(Rekordy ze zbioru danych):
- - - - -
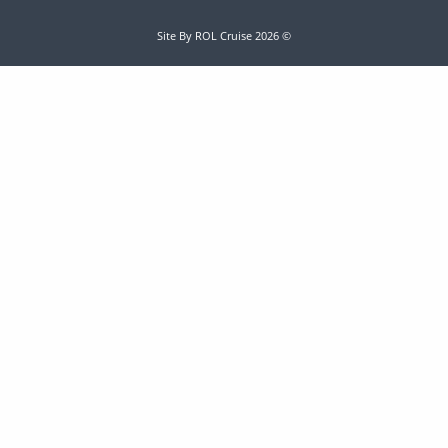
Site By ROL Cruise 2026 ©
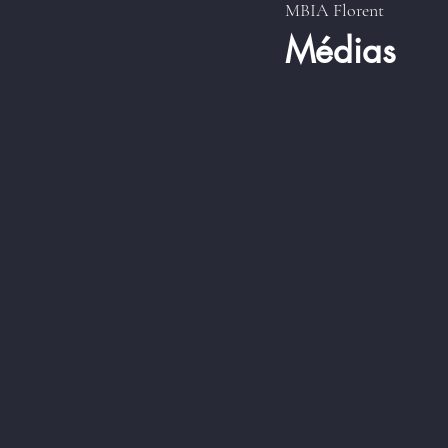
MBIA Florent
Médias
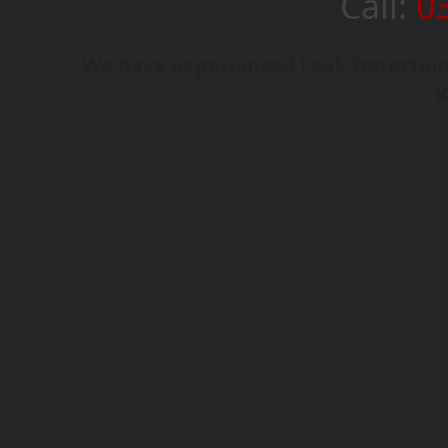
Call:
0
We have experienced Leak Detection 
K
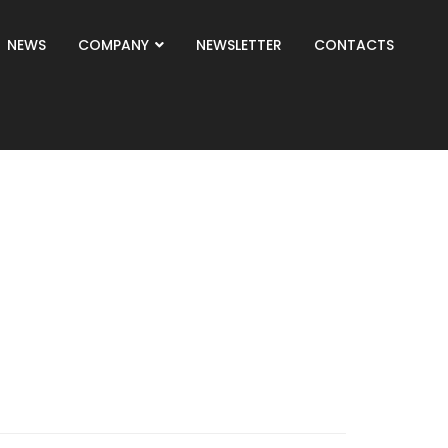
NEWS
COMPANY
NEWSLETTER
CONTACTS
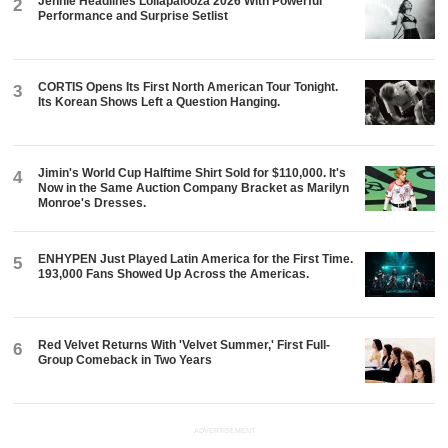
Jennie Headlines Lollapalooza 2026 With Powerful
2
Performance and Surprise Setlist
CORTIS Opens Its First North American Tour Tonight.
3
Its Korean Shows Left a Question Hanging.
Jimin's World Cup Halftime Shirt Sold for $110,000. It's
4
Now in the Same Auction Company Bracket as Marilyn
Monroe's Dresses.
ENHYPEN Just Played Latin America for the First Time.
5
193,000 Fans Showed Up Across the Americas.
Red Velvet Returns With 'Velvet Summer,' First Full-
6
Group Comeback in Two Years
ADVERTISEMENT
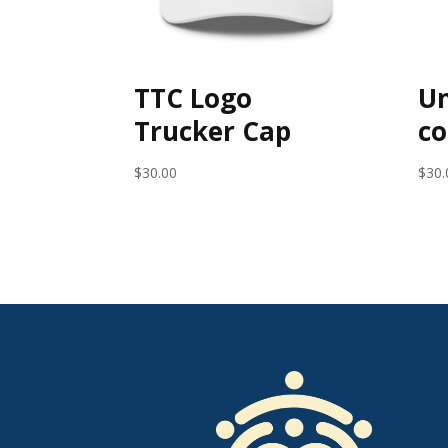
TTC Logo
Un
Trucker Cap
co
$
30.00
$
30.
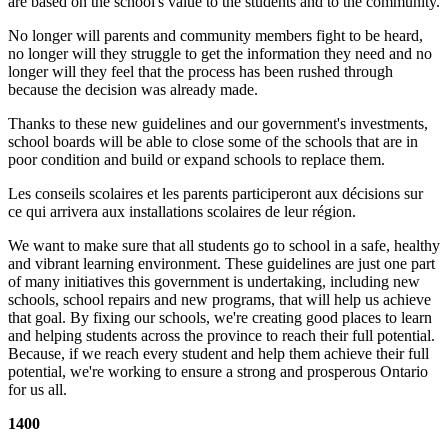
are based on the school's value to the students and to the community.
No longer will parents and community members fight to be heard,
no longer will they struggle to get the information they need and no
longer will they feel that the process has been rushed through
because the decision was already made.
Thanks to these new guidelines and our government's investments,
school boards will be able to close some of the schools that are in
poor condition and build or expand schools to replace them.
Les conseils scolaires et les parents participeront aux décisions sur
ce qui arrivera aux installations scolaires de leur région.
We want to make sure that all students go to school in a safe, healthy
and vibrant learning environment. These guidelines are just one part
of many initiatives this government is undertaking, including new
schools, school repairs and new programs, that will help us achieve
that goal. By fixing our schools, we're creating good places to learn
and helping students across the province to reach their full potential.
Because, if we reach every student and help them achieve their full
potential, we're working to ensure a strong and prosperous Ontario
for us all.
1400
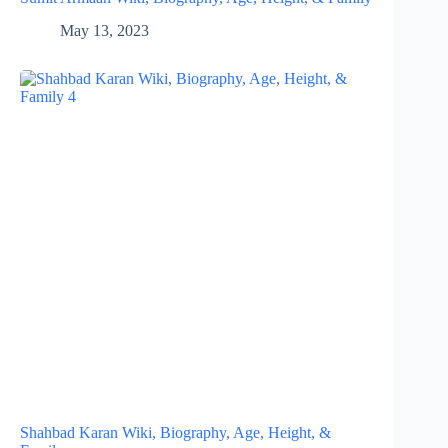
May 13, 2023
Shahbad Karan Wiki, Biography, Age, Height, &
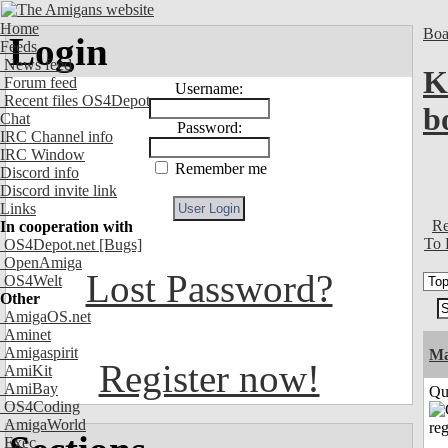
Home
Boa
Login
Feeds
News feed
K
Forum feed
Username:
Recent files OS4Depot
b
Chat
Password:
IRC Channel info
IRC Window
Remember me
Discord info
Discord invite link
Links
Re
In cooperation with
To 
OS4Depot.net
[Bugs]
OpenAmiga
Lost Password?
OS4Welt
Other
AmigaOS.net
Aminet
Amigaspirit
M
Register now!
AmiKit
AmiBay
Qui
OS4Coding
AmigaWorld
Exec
- - - - -
Wypisz z powyższego materiału każdy wiersz, w którym występuje ciąg znaków „longer”.

(Wynik zadania):
No longer will parents and community members fight to be heard,
no longer will they struggle to get the information they need and no
longer will they feel that the process has been rushed through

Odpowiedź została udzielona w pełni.